Giorgio Armani is remaking the suits that made his name

Giorgio Armani is a reliable king. For all of menswear’s newfound waviness, and a production cycle that feels like it’s constantly upping its dosage of uppers, the Italian fashion veteran luxuriates in his time-tested signature. Navy is his colour. The tailoring is immaculate and effortless. The models at his show – always held in an auditorium of clean lines and cold glass at the Milan HQ – walk slowly, self-assured, confident, but doing this whole fashion thing in their own time. The metaphor isn’t lost on menswear’s commentariat.
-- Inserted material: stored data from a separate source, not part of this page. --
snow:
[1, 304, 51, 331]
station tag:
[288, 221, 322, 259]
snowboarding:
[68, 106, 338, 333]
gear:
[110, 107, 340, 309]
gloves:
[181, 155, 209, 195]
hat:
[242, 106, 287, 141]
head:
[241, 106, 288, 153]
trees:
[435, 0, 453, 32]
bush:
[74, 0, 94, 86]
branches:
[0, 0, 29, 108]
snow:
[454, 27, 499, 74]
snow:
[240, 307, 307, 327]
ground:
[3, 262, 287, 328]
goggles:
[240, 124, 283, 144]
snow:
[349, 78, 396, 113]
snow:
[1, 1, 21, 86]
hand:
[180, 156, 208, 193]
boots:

But for all of the consistency, new school Giorgio Armani has developed since old school Giorgio Armani, and the designer has decided to celebrate his archives with a new capsule collection. It’s still distinctly Giorgio Armani. But the designer has honed in on the proto-suits upon which he built his sprawling empire: the boxy, languid, Wall Street super tailoring from a time when Wall Street was, visually at least, pretty cool. “My first suits were a response to what was happening in society in that moment, the late ‘70s and early ’80s,” he tells GQ over email. “Women were climbing up the workplace ladder, men discarding rigidities and opting for a softer masculinity. These simultaneous movements merged into a single vision of soft tailoring that could work both. It was all quite radical.”

Giorgio Armani

Launching exclusively in Selfridges today, the collection is unisex, harking back to the gender fluidity that underpinned the brand from the off. Look to his prior work, and there’s little difference to the suits worn by the impossibly beautiful men and women of a Giorgio Armani ad campaign. They’re just good suits.
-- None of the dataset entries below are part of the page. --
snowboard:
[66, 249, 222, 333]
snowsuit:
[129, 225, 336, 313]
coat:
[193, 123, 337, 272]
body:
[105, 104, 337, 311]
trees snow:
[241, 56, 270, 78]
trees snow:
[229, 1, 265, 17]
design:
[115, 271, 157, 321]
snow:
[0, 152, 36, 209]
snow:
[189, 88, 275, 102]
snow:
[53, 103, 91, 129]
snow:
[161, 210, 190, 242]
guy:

For 2023, that means relaxed tailoring that hark back to the big exaggerations of the ‘80s power suit. The trousers are wide, and the coats are long. It’s just the right amount of “No can do, I’ve got an 8:30 res at Dorsia”. But that’s not say the collection is pure nostalgia. Giorgio Armani’s latest collection sits within the new diktats of menswear: you can wear this stuff with sneakers, you can switch out the shirts for vests, listen, you don’t even have to wear a tie these days. But it’s better if you do.